ASK US WEDNESDAY: “What’s your advice for cold-calling potential clients?”

by Rachel Smith
29 October 2014

Ask Us Wednesday NEWCan you give me some advice on cold emailing potential clients? I feel like I’ve exhausted all my friends and known contacts for freelance writing work and now I should start approaching small businesses to write web content, newsletters etc. Any tips for doing this? Thanks. L

Great question. When I started freelancing I only knew one editor and I quickly realised, while she gave me a good amount of commissions, it wasn’t going to pay my rent. I had a few friends take pity on me and give me some copywriting work, but I needed other clients. I’d written quite a lot of website copy and advertorials while I was on staff on various mags and websites, so I decided to see if I could get some regular copywriting work. I made a spreadsheet (regular readers will know I love a good spreadsheet) and hit the phone.

I was operating under the optimistic belief that everyone, every company, generally needs good writing. Whether it’s web copy, a brochure or flyer, descriptions of dishes on a menu, back-of-pack copy on a cereal box, corporate case studies… all of this and more is available out there in the commercial/corporate marketplace, as long as you know who to talk to and how to close the deal. Where to start? Create a list of companies and brands you’d like to write for. You might want to pop them all into a spreadsheet with several tabs – one for each industry – and spend a day or so filling up each sheet with company names and phone numbers. Have an ‘action’ column where you note down what action you took and a ‘status’ column where you’ll note down where you stand with that particular company.

You can absolutely target small businesses but bear in mind while they may love the idea of hiring you, they just may not have the budget (which has unfortunately been my experience lately). My strategy back then was to go pie in the sky, even with companies I knew would probably have in-house marketing or comms teams or would be attached to agencies who handled their writing work. I figured they might prefer to pay a freelancer (and save some money) and often, even if a comms team had in-house writers or an agency who handled a lot of their writing work, they also had a budget to freelance a proportion of the work out. I would also regularly hear, ‘Oh, we would LOVE to use someone like you’ from overworked departments who hadn’t used freelancers before – but changed their tune when they realised it’d make their work day easier to farm out the writing work they didn’t have time to do.

Your approach? Generally I would look for a marketing or communications department contact on the company’s website and if I couldn’t find that, I’d go via the switch and ask to speak to someone in those departments who might use writers. Once through to that person, I’d simply explain who I was and what I did, and say I was calling to see if they ever outsourced their writing work. Simple.

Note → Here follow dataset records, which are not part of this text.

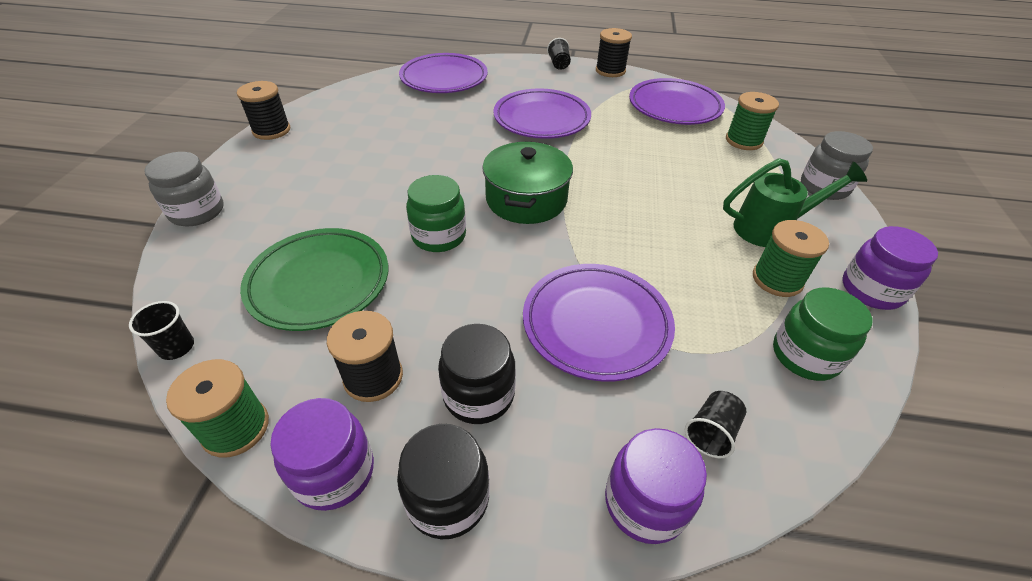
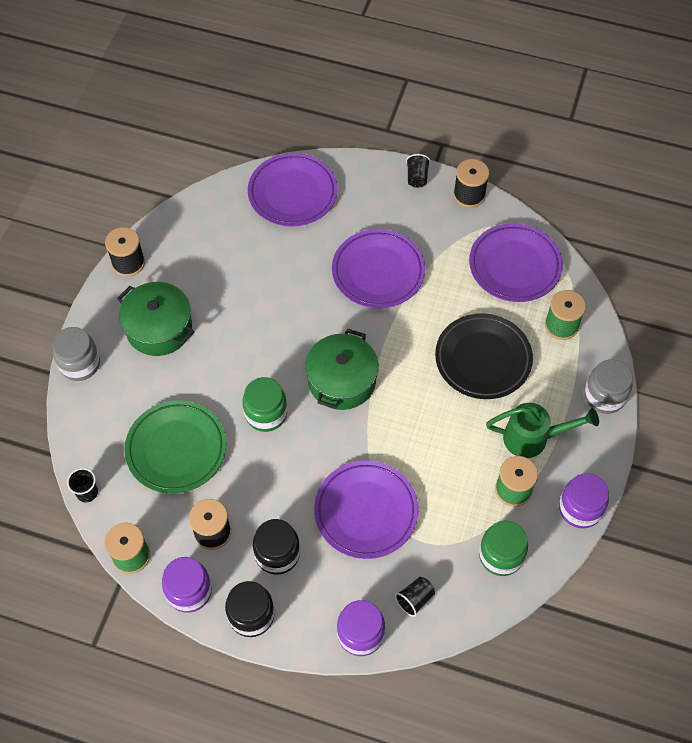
camera: 10 degrees right, 15 degrees up
none -> green pot [117,282,194,356]
none -> black plate [435,313,533,399]

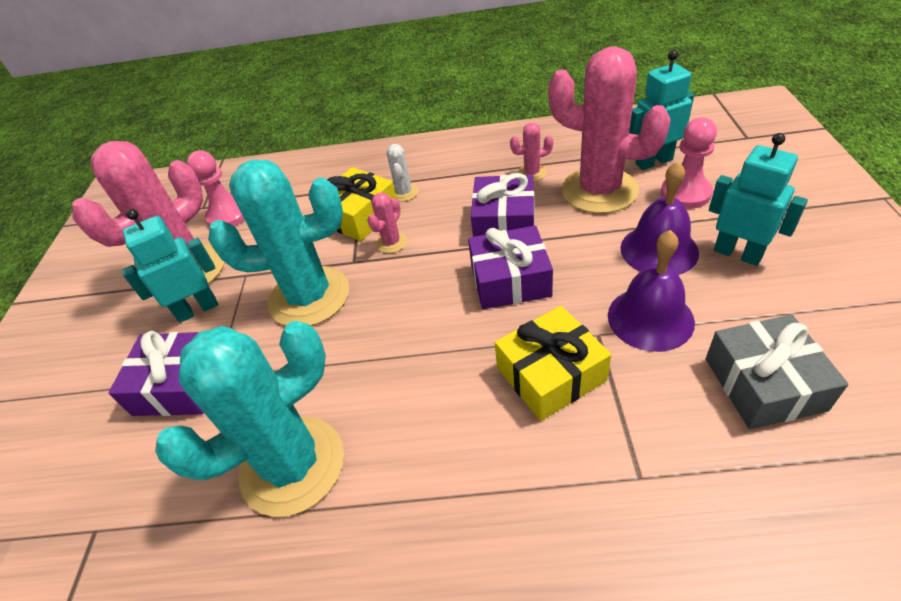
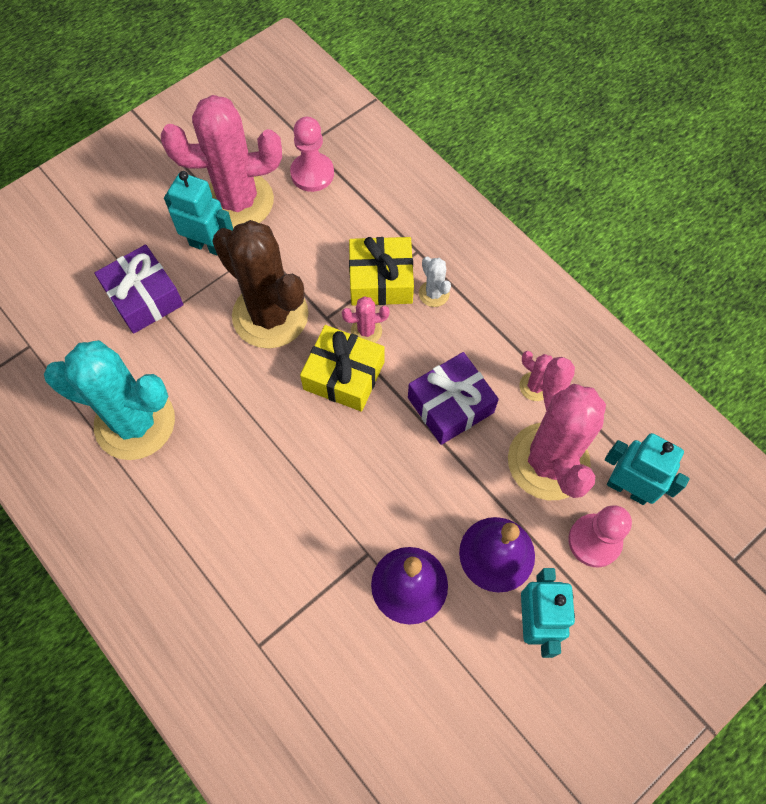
camera: 45 degrees right, 20 degrees up
turquoise cactus [208,160,349,326] -> brown cactus [212,220,308,349]
white cactus [386,144,418,202] -> white cactus turned 75 degrees counterclockwise [419,257,451,307]
purple gift [468,226,553,309] -> none
yellow gift [495,306,611,421] -> yellow gift moved to [300,325,385,412]
grey gift [706,315,848,429] -> none

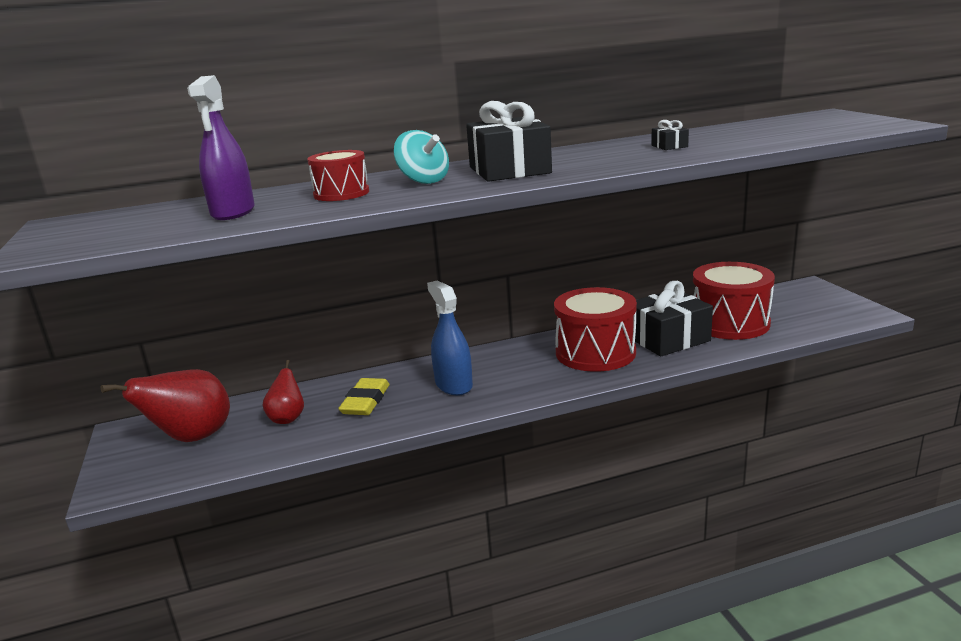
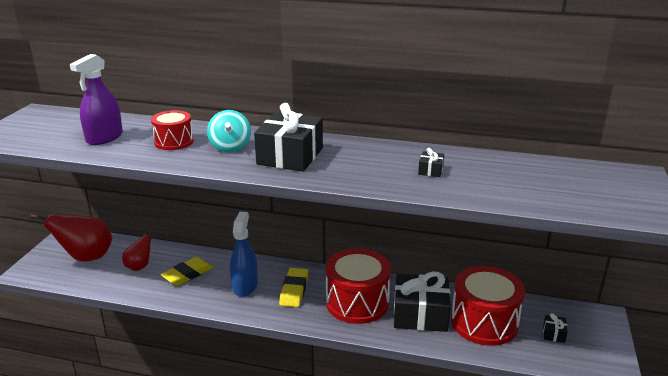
camera: 30 degrees right, 5 degrees up
none -> yellow eraser [279,268,308,307]
none -> black gift [543,313,567,343]

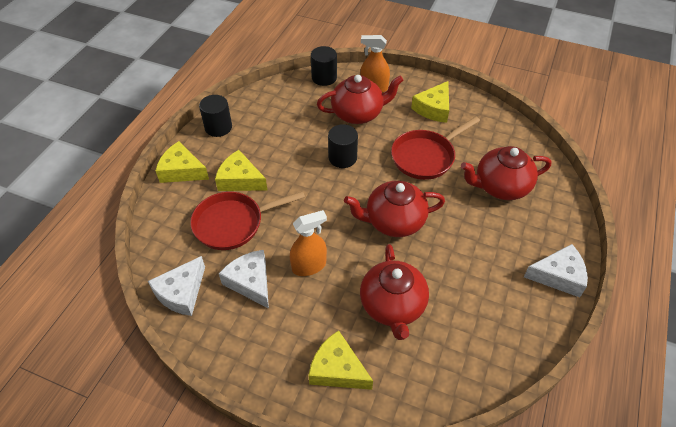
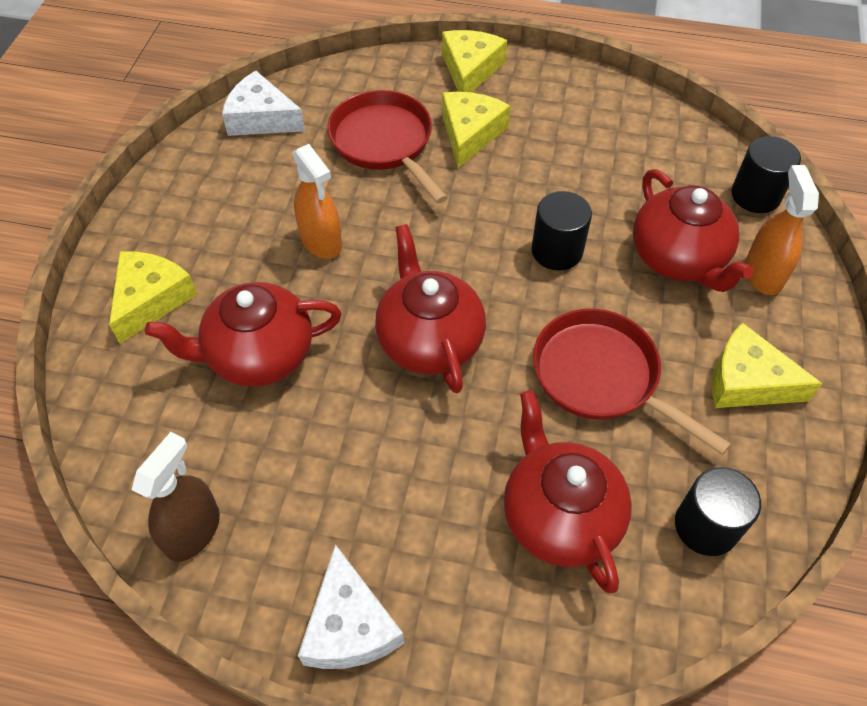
camera: 80 degrees right, 5 degrees up
black cylinder [199,95,232,137] -> black cylinder moved to [675,467,761,556]
white cheese [219,250,269,309] -> none
none -> brown spray bottle [132,432,220,562]

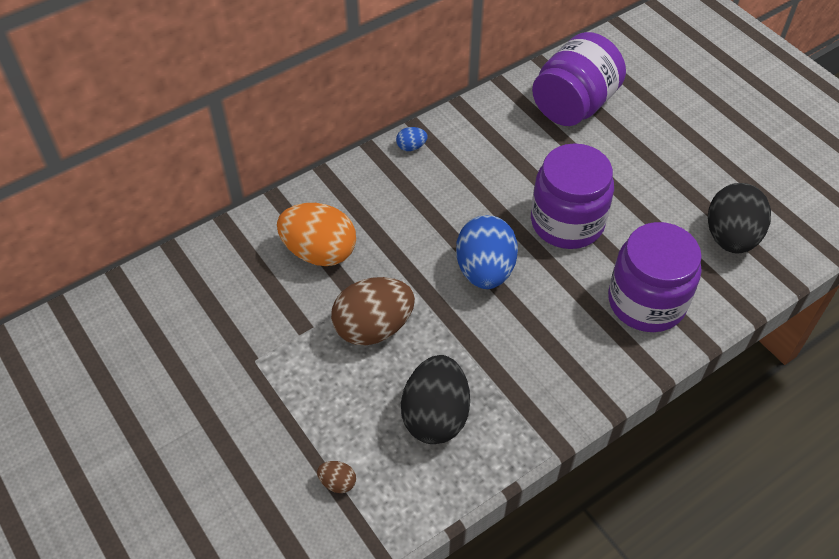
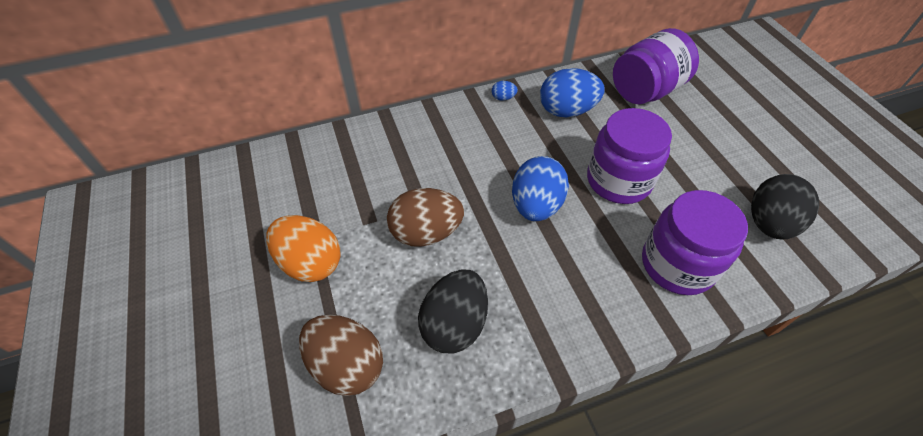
camera: 15 degrees right, 0 degrees up
orange egg [277,203,356,266] -> orange egg moved to [266,215,341,282]
brown egg [317,461,356,493] -> brown egg [299,315,383,396], size x2.34
none -> blue egg [540,68,605,117]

I called a lot of companies – I’d do 10-15 a day when I was starting out, and invariably the response would be yes, no or maybe. I’d then record the response in the status column next to the company name in my spreadsheet, and depending on the response, I’d take action. Yes or maybe’s got a nice letter the next day with a couple of business cards and I’d set reminders to contact that person again in a month. If they said no, we have our writing covered – well I would gauge whether it was worth staying in touch with that contact.

I won’t lie to you; it’s laborious work. I might get one job for every 10-20 people I made contact with but at some point (maybe after a few years freelancing), I didn’t need to cold call quite so much. My name started getting passed around or clients moved companies and took me with them – or passed on my details to their contacts who suddenly, were cold-calling ME asking me to take on their projects (which is a nice position to be in).

Hope that helps and good luck!

As a freelancer, have you had much success with cold-calling? We’d love to hear from you in the comments.

Rachel Smith

2 responses on "ASK US WEDNESDAY: “What’s your advice for cold-calling potential clients?”"

  1. Lilani says:

    Thanks, this kind of practical advice is really helpful.